The movie seemed to be taking an interesting turn. I kind of felt sorry for the monster. It never had a chance. I definitely felt sorry for his normal-looking brother, trapped into a lonely and fugitive life because of his evil other half. I soon lost all sympathy. Any regular people who enter the house of freaks are immediately attacked, and the freaks corrupt the normal teen until he’s as evil as themselves. The injustices of the world weren’t making the mutants do bad things, they just used that as an excuse.

I worry about my friends’ kids up in Rose Hill. Surrounded as they are by lager-swilling dropouts waiting to turn 18 so they can get onto the dole like their parents and grandparents, they’re going to have a huge challenge growing up clean. Decent folk in bad neighborhoods face a stark choice: be a victim, get out, or become one of the monsters.

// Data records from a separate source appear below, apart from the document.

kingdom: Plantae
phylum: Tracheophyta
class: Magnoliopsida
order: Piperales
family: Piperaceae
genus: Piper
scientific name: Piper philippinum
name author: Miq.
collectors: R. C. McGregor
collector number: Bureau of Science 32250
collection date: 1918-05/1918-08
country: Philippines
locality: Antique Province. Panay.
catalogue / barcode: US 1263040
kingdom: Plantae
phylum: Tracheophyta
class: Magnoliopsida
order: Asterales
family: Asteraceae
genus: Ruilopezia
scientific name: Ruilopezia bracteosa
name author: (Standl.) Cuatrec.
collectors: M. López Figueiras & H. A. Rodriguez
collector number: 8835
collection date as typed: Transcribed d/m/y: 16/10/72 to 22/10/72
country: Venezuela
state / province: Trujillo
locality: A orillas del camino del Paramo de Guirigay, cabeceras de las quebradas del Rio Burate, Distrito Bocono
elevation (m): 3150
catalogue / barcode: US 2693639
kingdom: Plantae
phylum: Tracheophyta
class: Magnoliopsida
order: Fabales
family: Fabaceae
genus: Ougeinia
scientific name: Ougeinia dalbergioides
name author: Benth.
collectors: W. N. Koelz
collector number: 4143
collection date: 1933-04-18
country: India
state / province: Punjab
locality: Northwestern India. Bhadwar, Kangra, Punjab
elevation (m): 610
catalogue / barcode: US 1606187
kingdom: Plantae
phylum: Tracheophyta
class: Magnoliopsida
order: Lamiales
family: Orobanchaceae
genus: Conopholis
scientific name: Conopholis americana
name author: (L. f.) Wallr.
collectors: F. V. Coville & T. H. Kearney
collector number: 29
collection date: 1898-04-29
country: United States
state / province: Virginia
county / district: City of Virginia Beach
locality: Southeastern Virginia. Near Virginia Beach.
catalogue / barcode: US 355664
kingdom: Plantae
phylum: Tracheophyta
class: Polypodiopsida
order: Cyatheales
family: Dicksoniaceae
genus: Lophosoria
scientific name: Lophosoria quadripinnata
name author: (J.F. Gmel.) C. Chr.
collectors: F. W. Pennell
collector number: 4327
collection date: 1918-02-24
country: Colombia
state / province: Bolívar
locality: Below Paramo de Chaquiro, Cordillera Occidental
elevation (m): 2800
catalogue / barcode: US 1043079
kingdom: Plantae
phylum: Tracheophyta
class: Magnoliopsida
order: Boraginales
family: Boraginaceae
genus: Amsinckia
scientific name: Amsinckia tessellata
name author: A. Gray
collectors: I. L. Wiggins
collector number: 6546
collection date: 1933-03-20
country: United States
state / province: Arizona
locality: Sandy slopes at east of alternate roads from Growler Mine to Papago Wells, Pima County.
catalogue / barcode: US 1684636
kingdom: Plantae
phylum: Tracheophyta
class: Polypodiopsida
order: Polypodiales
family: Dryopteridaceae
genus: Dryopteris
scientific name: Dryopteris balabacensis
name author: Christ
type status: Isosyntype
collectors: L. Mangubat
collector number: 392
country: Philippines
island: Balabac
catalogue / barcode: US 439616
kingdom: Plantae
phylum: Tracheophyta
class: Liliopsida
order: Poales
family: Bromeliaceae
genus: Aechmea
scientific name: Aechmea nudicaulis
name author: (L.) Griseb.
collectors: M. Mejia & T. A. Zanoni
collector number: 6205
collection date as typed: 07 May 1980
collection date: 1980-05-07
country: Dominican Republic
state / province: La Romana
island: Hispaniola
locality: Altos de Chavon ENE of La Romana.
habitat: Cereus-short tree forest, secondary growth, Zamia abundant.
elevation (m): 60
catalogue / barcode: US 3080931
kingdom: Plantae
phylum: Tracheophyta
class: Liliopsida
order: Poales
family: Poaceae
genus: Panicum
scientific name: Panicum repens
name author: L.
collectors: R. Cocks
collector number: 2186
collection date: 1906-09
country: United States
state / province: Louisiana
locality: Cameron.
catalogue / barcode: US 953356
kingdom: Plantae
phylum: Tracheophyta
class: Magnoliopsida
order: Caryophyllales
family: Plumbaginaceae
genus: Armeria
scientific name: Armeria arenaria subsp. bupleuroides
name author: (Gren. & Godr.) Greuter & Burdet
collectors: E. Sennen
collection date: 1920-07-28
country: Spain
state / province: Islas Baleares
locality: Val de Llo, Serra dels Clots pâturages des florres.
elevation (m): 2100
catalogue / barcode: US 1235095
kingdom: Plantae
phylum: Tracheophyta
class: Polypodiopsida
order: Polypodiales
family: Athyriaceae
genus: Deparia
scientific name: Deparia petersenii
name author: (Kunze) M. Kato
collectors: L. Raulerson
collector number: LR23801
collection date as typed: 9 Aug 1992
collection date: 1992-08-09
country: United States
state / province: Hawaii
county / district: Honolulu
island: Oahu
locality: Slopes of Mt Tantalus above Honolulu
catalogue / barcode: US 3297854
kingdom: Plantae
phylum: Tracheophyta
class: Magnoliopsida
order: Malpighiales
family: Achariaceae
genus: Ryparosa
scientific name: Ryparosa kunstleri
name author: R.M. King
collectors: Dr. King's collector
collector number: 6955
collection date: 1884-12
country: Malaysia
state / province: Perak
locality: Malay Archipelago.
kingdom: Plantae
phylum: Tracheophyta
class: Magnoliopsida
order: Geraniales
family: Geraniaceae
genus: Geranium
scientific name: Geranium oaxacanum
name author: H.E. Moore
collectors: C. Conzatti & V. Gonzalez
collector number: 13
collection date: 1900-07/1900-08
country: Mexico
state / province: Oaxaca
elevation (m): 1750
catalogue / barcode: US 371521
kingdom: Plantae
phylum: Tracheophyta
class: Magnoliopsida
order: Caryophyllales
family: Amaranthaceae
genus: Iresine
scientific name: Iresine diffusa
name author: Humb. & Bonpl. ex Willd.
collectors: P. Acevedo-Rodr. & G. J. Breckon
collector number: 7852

The night passed quietly. The next morning the paper said several fires had been set across Oxford. None were serious. In one case a would-be arsonist stuck a rag into a car’s fuel tank and set the rag alight but somehow the fire didn’t spread. These guys aren’t exactly rocket scientists. I suppose the cops didn’t report the fires on their Twitter feed for fear of encouraging copycat crimes. Makes sense from a policing point of view, but from a taxpayer’s point of view I wasn’t pleased.

The next night I went to the Albion Beatnik, Oxford’s best independent bookshop. There was a reading sponsored by eight cuts gallery, a local small press, and unlike so many literary readings most of the stuff was actually good. This is the England I love, the England of intellect and wit, of culture and community. The England of the rioters is a different country occupying the same space. Shangra-La and Somalia.

I left early to make it back before dark. The city at dusk was quiet. Several times people moved out of my way. Two girls even crossed the street. A lone man is suspect. Once again I slept in my son’s bed in the front room. No bricks this night either, but at 5:30 in the morning I got woken up a hollow thump thump thump. It continued for at least ten minutes, punctuated by incoherent bellowing.

I peeked out the window. A young drunk guy in a hooded sweatshirt was kicking the plastic recycling bins and calling for his friend to let him in. Eventually he realized he had the wrong house and staggered off down the street. He wasn’t going to make it far. I pictured him curling up on the sidewalk and dozing off, oblivious to the early morning pedestrians stepping around him. You see that a lot in England.

As I got back into bed it started to rain. I thought of him asleep out there and smiled.